Incident Response Part 1: IR on Microsoft Security Incidents (KQL edition)

It always happens on Friday afternoon, a high severity incident is created just before you want to start your weekend. After you have triaged the incident you suspect that an threat actor gained access to your environment. From that moment questions are starting to pop up in your head; what happened on this device? Are more devices impacted? What do I need to do to contain the incident? Will I be in time for dinner with my wife? To answer all those questions I have created an Incident Response blog series that consists of three parts:

  1. Incident Response Part 1: IR on Microsoft Security Incidents (KQL edition)
  2. Incident Response Part 2: What about the other logs?
  3. Incident Response Part 3: Leveraging Live Response

/images/kql-incident-response/Incident.png

This week we start with the first part: IR on Microsoft Security Incidents (KQL edition). The next parts will follow in the upcoming weeks! In this blog, we discuss how KQL can help answer the questions you have once an incident has been created. The starting point of the blog will be a Defender For Endpoint incident that has triggered, based on that we will discuss the following actions:

  1. Mayday Mayday Mayday
  2. KQL DFIR
  3. Summarize Malicious Activities
  4. Listing Inbound Connections
  5. File Analysis
  6. Registry Run Key Forensics
  7. More IR Queries
  8. MDE Settings

Before we dive into the technical aspects of this blog, it is important to first share some theoretical background on incident response, this is done based on the NIST Computer Security Incident Handling Guide. Incident response is often thought of as something we just do, but it consists of four pillars:

  • Preparation
  • Detection and Analysis
  • Containment, Eradication, and Recovery
  • Post-Incident Activity

Those pillars are phases in your incident response lifecycle. This blog will focus on the Detection and Analysis phase, if you start implementing some of the items from this blog, you are already working in the Preparation phase! The preparation phase in incident response is crucial as it lays the foundation for an effective and efficient response to security incidents. Preparation includes: selecting the tools, performing training, planning response actions and many others. For the incident response best practices the incident response overview page by Microsoft can be useful to bookmark!

- **Exercise inputs**
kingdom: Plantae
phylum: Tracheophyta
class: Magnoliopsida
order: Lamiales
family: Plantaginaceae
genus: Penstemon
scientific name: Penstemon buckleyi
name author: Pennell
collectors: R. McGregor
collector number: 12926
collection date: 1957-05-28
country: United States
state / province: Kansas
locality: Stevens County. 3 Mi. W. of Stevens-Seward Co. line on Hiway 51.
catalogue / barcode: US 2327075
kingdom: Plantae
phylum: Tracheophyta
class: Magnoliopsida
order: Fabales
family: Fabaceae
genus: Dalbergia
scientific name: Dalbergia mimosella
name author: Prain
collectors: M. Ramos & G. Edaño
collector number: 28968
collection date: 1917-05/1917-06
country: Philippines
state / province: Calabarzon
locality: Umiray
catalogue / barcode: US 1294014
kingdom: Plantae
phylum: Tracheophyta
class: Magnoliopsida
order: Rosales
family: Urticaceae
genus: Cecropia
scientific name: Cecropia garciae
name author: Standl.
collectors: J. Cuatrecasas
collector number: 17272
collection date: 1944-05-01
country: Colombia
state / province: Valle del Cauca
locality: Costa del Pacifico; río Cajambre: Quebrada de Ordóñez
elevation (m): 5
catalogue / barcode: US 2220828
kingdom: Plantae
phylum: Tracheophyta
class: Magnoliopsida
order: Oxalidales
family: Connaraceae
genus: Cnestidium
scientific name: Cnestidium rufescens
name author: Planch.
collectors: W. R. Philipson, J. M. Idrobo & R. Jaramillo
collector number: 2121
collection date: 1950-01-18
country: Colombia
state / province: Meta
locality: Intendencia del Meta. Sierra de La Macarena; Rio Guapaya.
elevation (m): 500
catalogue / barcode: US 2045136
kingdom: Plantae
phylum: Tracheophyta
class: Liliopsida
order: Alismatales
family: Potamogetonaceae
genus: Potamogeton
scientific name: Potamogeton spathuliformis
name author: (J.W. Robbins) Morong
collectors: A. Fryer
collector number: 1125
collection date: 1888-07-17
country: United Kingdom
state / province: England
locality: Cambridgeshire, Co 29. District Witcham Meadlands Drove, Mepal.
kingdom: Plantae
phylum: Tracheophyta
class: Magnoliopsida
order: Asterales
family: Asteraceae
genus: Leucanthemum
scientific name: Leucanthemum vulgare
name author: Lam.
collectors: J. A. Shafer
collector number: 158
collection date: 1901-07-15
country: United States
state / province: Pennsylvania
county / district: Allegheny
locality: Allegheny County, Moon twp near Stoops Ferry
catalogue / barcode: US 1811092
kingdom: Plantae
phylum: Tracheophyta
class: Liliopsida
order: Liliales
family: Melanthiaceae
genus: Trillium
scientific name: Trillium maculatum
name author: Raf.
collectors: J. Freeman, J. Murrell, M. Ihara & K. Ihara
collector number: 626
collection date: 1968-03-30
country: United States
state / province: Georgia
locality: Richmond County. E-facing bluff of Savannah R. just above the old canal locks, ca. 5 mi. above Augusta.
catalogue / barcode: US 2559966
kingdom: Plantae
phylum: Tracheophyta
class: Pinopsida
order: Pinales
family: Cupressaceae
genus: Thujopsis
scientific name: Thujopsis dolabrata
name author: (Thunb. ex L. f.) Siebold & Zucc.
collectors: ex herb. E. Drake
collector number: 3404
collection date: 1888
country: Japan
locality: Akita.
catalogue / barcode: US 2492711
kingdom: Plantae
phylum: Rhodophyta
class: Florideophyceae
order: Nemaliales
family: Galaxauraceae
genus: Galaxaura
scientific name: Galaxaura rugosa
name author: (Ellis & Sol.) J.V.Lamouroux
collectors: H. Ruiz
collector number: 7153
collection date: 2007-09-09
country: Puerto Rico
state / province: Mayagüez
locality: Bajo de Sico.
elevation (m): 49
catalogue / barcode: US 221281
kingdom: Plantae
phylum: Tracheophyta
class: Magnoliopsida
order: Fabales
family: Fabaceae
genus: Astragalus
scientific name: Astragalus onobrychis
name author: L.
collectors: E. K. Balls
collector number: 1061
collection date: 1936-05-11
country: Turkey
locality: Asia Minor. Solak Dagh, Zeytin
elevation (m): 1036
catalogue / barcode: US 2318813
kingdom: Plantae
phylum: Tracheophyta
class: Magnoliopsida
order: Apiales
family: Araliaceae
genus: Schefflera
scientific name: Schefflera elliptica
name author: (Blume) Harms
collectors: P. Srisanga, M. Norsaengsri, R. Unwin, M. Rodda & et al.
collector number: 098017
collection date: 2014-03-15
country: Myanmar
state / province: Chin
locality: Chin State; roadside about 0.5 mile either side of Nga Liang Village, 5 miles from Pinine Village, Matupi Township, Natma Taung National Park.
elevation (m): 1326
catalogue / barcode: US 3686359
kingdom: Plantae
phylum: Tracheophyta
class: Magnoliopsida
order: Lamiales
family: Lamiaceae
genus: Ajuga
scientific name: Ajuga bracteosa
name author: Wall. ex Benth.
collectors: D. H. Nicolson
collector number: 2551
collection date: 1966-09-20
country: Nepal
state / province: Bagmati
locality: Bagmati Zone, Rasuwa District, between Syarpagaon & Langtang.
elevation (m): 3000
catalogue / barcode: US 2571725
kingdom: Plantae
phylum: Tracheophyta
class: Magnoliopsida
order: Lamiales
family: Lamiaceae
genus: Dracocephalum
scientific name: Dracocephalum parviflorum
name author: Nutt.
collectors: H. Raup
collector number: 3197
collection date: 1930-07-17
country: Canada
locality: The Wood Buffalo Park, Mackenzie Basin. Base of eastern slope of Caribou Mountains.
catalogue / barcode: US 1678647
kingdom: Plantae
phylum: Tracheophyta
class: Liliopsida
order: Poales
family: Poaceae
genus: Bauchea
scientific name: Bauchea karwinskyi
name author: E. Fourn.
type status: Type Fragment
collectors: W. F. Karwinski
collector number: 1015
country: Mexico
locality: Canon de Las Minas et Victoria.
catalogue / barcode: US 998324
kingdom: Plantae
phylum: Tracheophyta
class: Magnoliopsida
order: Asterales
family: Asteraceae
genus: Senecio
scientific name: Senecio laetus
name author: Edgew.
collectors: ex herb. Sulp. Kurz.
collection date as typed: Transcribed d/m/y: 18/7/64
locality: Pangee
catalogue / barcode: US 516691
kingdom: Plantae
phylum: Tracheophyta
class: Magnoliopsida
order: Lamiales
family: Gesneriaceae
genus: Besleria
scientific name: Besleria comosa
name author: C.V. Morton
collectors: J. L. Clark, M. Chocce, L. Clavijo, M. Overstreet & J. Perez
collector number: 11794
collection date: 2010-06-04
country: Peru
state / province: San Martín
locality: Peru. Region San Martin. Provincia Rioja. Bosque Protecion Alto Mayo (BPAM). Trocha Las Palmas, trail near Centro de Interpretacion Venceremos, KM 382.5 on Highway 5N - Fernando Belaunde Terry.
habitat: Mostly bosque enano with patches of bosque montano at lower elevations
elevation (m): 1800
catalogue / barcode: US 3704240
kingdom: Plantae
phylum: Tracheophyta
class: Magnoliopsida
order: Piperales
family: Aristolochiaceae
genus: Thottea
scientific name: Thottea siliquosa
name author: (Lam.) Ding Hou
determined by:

- **Tasks to perform**
**A)** Reproduce the stretch of the incident response text from "It always happens" through "the other logs?".
**B)** Format the rows as a Markdown table, from the first line of the rows through the line containing "genus: Cecropia". Use the columns n for the line number and Line for the line itself, and omit blank lines.

- **Task responses**
**A)**
It always happens on Friday afternoon, a high severity incident is created just before you want to start your weekend. After you have triaged the incident you suspect that an threat actor gained access to your environment. From that moment questions are starting to pop up in your head; what happened on this device? Are more devices impacted? What do I need to do to contain the incident? Will I be in time for dinner with my wife? To answer all those questions I have created an Incident Response blog series that consists of three parts:

  1. Incident Response Part 1: IR on Microsoft Security Incidents (KQL edition)
  2. Incident Response Part 2: What about the other logs?

**B)**
| n | Line |
|---|---|
| 1 | kingdom: Plantae |
| 2 | phylum: Tracheophyta |
| 3 | class: Magnoliopsida |
| 4 | order: Lamiales |
| 5 | family: Plantaginaceae |
| 6 | genus: Penstemon |
| 7 | scientific name: Penstemon buckleyi |
| 8 | name author: Pennell |
| 9 | collectors: R. McGregor |
| 10 | collector number: 12926 |
| 11 | collection date: 1957-05-28 |
| 12 | country: United States |
| 13 | state / province: Kansas |
| 14 | locality: Stevens County. 3 Mi. W. of Stevens-Seward Co. line on Hiway 51. |
| 15 | catalogue / barcode: US 2327075 |
| 16 | kingdom: Plantae |
| 17 | phylum: Tracheophyta |
| 18 | class: Magnoliopsida |
| 19 | order: Fabales |
| 20 | family: Fabaceae |
| 21 | genus: Dalbergia |
| 22 | scientific name: Dalbergia mimosella |
| 23 | name author: Prain |
| 24 | collectors: M. Ramos & G. Edaño |
| 25 | collector number: 28968 |
| 26 | collection date: 1917-05/1917-06 |
| 27 | country: Philippines |
| 28 | state / province: Calabarzon |
| 29 | locality: Umiray |
| 30 | catalogue / barcode: US 1294014 |
| 31 | kingdom: Plantae |
| 32 | phylum: Tracheophyta |
| 33 | class: Magnoliopsida |
| 34 | order: Rosales |
| 35 | family: Urticaceae |
| 36 | genus: Cecropia |